Thursday, June 17, 2010
Maurizio Cattelan
Maurizio Cattelan is an Italian artist born in Padova, Italy, in 1960. He is probably best known for his satirical and controversial sculptures, particularly La Nona Ora (The Ninth Hour), depicting the Pope John Paul II struck down by a meteorite.
Cattelan did not attend art school but taught himself. He did many odd jobs, including one at a mortuary, which some credit for his macabre taste. He started his career in Forlì (Italy) making wooden furniture in the eighties where he came to know some designers like Ettore Sottsass. He made a catalogue of his work which he sent to galleries. This promotion gave him an opening in design and contemporary art. He created a sculpture of an ostrich with its head buried in the ground, wore a costume of a figurine with a giant head of Picasso, and affixed a Milanese gallerist to a wall with tape. During this period, he also created the Oblomov Foundation.
Most recently, Cattelan has taken on the role of curator. He resides in the East Village of New York City, but maintains a foothold in Milan. He created a magazine called Permanent Food which includes images stolen from other magazines.
Maurizio Cattelan along with long-term collaborators Ali Subotnick and Massimiliano Gioni, curated the 2006 Berlin Biennale [9], ran the Wrong Gallery, a glass door in New York attracting many highly accomplished artists to exhibit and published Charley: an occasional slightly satirical arts journal. He frequently submits articles to international publications such as Flash Art.
Cattelan’s personal art practice has led to him gaining a reputation as an art scene’s joker. One of his best known sculptures, ‘La Nona Ora’ consists of an effigy of Pope John Paul II in full ceremonial dress being crushed by a meteor and is a good example of his typically humorous approach to work. Another of Cattelan’s quirks is his use of a ‘stand-in’ in media interviews equipped with a stock of evasive answers and non-sensical explanations. Cattelan’s art makes fun of various systems of order – be it social niceties or his regular digs at the art world – and he often utilises themes and motifs from art of the past and other cultural sectors in order to get his point across. Cattelan sees no reason why contemporary art should be excluded from the critical spotlight it shines on other areas of life and his work seeks to highlight the incongruous nature of the world and our interventions within it no matter where they may lie.
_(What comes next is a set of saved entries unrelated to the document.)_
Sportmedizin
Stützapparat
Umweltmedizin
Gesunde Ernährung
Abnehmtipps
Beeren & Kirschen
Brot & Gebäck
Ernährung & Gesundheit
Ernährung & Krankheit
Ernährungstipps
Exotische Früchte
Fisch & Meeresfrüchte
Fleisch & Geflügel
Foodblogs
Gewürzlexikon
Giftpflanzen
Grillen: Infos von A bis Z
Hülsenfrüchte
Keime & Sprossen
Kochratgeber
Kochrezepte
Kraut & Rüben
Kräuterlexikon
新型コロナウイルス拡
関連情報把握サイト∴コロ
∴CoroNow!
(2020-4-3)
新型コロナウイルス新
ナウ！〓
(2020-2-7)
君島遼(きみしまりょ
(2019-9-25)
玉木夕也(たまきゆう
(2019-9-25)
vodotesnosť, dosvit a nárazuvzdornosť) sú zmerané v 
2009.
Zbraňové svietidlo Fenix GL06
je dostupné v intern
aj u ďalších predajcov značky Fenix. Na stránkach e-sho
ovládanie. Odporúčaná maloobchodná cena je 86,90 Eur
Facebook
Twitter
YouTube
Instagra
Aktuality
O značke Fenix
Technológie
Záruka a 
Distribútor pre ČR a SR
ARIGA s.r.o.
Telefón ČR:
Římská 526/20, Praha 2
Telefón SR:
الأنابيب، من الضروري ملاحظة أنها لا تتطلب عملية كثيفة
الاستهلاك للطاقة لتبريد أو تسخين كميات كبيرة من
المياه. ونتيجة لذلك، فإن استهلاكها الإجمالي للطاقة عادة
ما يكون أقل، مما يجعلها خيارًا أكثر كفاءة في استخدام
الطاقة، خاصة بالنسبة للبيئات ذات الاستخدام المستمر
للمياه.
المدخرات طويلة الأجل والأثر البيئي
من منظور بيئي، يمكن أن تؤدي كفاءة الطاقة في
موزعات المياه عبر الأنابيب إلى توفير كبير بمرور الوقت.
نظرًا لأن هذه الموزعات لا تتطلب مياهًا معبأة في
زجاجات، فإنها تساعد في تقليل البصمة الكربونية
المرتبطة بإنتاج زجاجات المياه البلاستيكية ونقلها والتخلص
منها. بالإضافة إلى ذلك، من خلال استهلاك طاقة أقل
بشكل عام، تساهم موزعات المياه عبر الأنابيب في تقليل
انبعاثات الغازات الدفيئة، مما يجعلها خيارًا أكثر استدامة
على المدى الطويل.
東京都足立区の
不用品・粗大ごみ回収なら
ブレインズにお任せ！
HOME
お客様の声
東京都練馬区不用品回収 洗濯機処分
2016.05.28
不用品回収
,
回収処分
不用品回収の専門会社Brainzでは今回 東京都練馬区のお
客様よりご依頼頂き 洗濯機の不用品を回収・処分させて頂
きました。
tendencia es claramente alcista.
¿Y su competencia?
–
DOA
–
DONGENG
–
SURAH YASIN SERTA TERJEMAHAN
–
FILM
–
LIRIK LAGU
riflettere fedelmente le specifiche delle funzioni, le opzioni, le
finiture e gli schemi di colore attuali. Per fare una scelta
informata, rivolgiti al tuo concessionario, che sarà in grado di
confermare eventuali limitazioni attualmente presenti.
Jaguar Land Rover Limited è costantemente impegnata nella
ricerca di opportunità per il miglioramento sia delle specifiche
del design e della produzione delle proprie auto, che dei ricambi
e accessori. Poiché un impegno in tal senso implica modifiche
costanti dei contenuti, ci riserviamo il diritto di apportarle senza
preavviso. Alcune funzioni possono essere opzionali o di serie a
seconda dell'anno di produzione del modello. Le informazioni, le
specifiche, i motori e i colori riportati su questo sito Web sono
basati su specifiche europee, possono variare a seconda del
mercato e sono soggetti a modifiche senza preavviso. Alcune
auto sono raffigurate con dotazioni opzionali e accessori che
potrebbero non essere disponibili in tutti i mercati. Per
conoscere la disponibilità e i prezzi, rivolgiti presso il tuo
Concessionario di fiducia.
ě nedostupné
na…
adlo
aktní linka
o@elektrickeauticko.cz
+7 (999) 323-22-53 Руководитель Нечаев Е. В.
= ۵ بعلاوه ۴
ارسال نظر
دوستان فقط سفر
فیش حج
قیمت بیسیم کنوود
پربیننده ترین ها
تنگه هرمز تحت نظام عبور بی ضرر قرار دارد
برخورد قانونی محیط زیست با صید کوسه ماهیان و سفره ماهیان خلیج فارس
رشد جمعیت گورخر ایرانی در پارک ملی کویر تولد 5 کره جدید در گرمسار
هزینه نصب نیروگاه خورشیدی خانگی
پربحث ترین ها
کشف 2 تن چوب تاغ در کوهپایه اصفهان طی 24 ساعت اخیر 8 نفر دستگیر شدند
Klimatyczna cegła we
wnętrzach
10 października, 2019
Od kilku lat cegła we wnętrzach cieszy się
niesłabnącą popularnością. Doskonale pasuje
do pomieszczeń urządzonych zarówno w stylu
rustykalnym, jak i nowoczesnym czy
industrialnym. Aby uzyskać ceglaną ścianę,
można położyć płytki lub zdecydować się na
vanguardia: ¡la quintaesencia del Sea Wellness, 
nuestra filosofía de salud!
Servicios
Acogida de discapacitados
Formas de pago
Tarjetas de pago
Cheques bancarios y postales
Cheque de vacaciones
His work is often based on simple puns or subverts clichéd situations by, for example, substituting animals for people in sculptural tableaux. Frequently morbidly fascinating, Cattelan’s dark humour sets his work above the simple pleasures of well-made visual one-liners.
He has been described by Jonathan P. Binstock, curator of contemporary art at the Corcoran Gallery of Art "as one of the great post-Duchampian artists and a smartass, too".